Verbatim copy, images excluded: write out each record shown below.

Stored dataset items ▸
[Start of section]
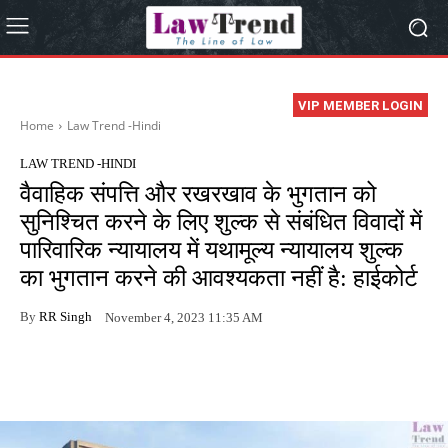
VIP MEMBER LOGIN
Home
Law Trend -Hindi
LAW TREND -HINDI
वैवाहिक संपत्ति और रखरखाव के भुगतान को
सुनिश्चित करने के लिए शुल्क से संबंधित विवादों में
पारिवारिक न्यायालय में यथामूल्य न्यायालय शुल्क
का भुगतान करने की आवश्यकता नहीं है: हाईकोर्ट
By
RR Singh
November 4, 2023 11:35 AM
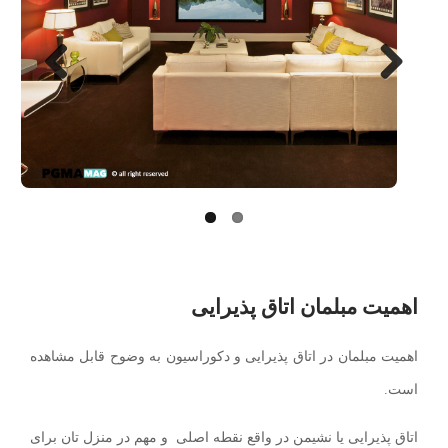
Next
Previo
us
اهمیت مبلمان اتاق پذیرایی
اهمیت مبلمان در اتاق پذیرایی و دکوراسیون به وضوح قابل مشاهده
است.
اتاق پذیرایی یا نشیمن در واقع نقطه اصلی و مهم در منزل تان برای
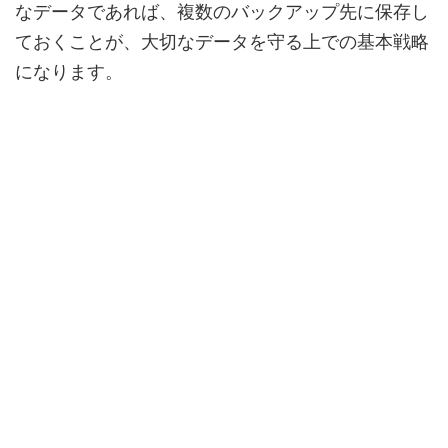
なデータであれば、複数のバックアップ先に保存し
ておくことが、大切なデータを守る上での基本戦略
になります。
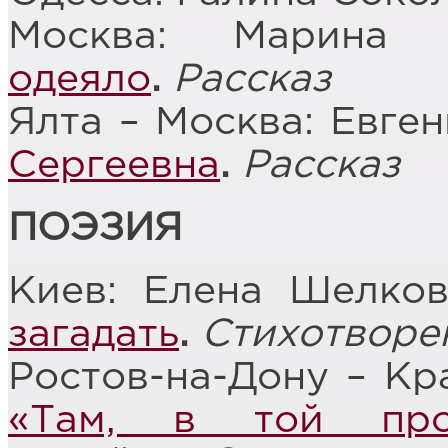
Москва: Марина
одеяло
.
Рассказ
Ялта – Москва: Евге
Сергеевна
.
Рассказ
ПОЭЗИЯ
Киев: Елена Шелко
загадать
.
Стихотворе
Ростов-на-Дону – Кр
«Там, в той про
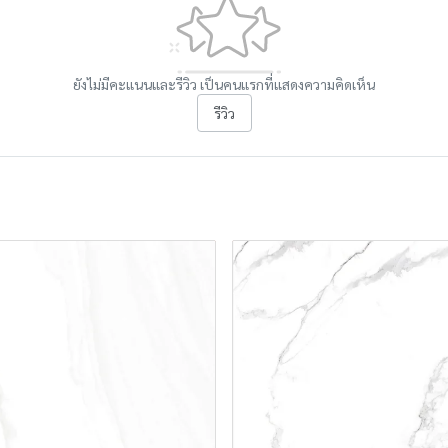
ยังไม่มีคะแนนและรีวิว เป็นคนแรกที่แสดงความคิดเห็น
รีวิว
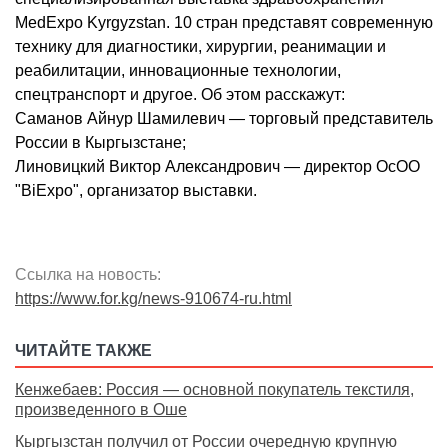
MedExpo Kyrgyzstan. 10 стран представят современную
технику для диагностики, хирургии, реанимации и
реабилитации, инновационные технологии,
спецтранспорт и другое. Об этом расскажут:
Саманов Айнур Шамилевич — торговый представитель
России в Кыргызстане;
Линовицкий Виктор Александрович — директор ОсОО
"BiExpo", организатор выставки.
Ссылка на новость:
https://www.for.kg/news-910674-ru.html
ЧИТАЙТЕ ТАКЖЕ
Кенжебаев: Россия — основной покупатель текстиля,
произведенного в Оше
Кыргызстан получил от России очередную крупную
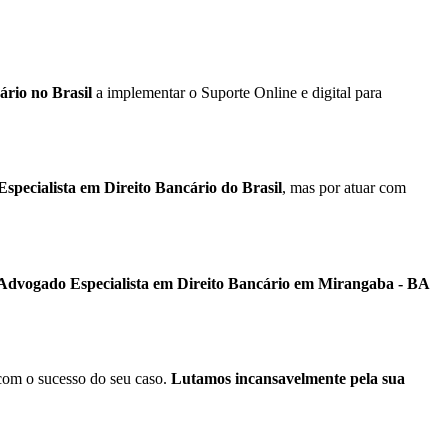
ário no Brasil
a implementar o Suporte Online e digital para
specialista em Direito Bancário do Brasil
, mas por atuar com
 Advogado Especialista em Direito Bancário em
Mirangaba - BA
om o sucesso do seu caso.
Lutamos incansavelmente pela sua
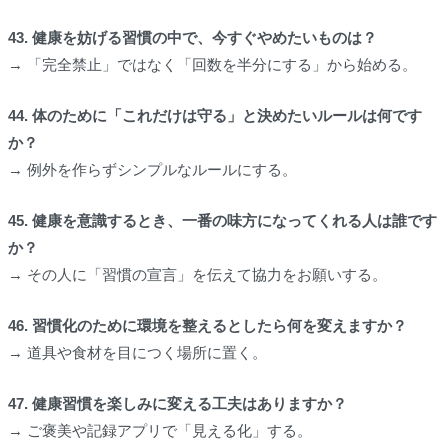
43. 健康を妨げる習慣の中で、今すぐやめたいものは？
→ 「完全禁止」ではなく「回数を半分にする」から始める。
44. 体のために「これだけは守る」と決めたいルールは何です
か？
→ 例外を作らずシンプルなルールにする。
45. 健康を意識するとき、一番の味方になってくれる人は誰です
か？
→ その人に「習慣の宣言」を伝えて協力をお願いする。
46. 習慣化のために環境を整えるとしたら何を変えますか？
→ 道具や食材を目につく場所に置く。
47. 健康習慣を楽しみに変える工夫はありますか？
→ ご褒美や記録アプリで「見える化」する。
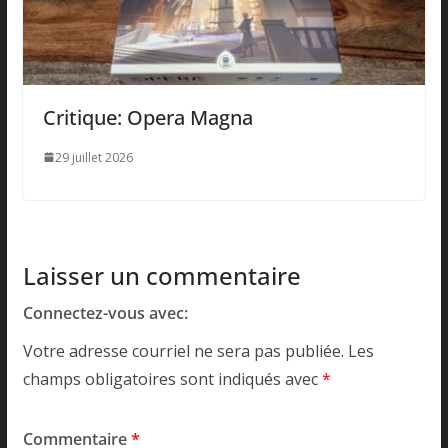
Critique: Opera Magna
29 juillet 2026
Laisser un commentaire
Connectez-vous avec:
Votre adresse courriel ne sera pas publiée.
Les
champs obligatoires sont indiqués avec
*
Commentaire
*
[End of section]
EXPECTED ANSWER ▸
VIP MEMBER LOGIN
Home
Law Trend -Hindi
LAW TREND -HINDI
वैवाहिक संपत्ति और रखरखाव के भुगतान को
सुनिश्चित करने के लिए शुल्क से संबंधित विवादों में
पारिवारिक न्यायालय में यथामूल्य न्यायालय शुल्क
का भुगतान करने की आवश्यकता नहीं है: हाईकोर्ट
By
RR Singh
November 4, 2023 11:35 AM
Next
Previo
us
اهمیت مبلمان اتاق پذیرایی
اهمیت مبلمان در اتاق پذیرایی و دکوراسیون به وضوح قابل مشاهده
است.
اتاق پذیرایی یا نشیمن در واقع نقطه اصلی و مهم در منزل تان برای
なデータであれば、複数のバックアップ先に保存し
ておくことが、大切なデータを守る上での基本戦略
になります。
Москва: Марина
одеяло
.
Рассказ
Ялта – Москва: Евге
Сергеевна
.
Рассказ
ПОЭЗИЯ
Киев: Елена Шелко
загадать
.
Стихотворе
Ростов-на-Дону – Кр
«Там, в той про
ยังไม่มีคะแนนและรีวิว เป็นคนแรกที่แสดงความคิดเห็น
รีวิว
MedExpo Kyrgyzstan. 10 стран представят современную
технику для диагностики, хирургии, реанимации и
реабилитации, инновационные технологии,
спецтранспорт и другое. Об этом расскажут:
Саманов Айнур Шамилевич — торговый представитель
России в Кыргызстане;
Линовицкий Виктор Александрович — директор ОсОО
"BiExpo", организатор выставки.
Ссылка на новость:
https://www.for.kg/news-910674-ru.html
ЧИТАЙТЕ ТАКЖЕ
Кенжебаев: Россия — основной покупатель текстиля,
произведенного в Оше
Кыргызстан получил от России очередную крупную
ário no Brasil
a implementar o Suporte Online e digital para
specialista em Direito Bancário do Brasil
, mas por atuar com
 Advogado Especialista em Direito Bancário em
Mirangaba - BA
om o sucesso do seu caso.
Lutamos incansavelmente pela sua
43. 健康を妨げる習慣の中で、今すぐやめたいものは？
→ 「完全禁止」ではなく「回数を半分にする」から始める。
44. 体のために「これだけは守る」と決めたいルールは何です
か？
→ 例外を作らずシンプルなルールにする。
45. 健康を意識するとき、一番の味方になってくれる人は誰です
か？
→ その人に「習慣の宣言」を伝えて協力をお願いする。
46. 習慣化のために環境を整えるとしたら何を変えますか？
→ 道具や食材を目につく場所に置く。
47. 健康習慣を楽しみに変える工夫はありますか？
→ ご褒美や記録アプリで「見える化」する。
Critique: Opera Magna
29 juillet 2026
Laisser un commentaire
Connectez-vous avec:
Votre adresse courriel ne sera pas publiée.
Les
champs obligatoires sont indiqués avec
*
Commentaire
*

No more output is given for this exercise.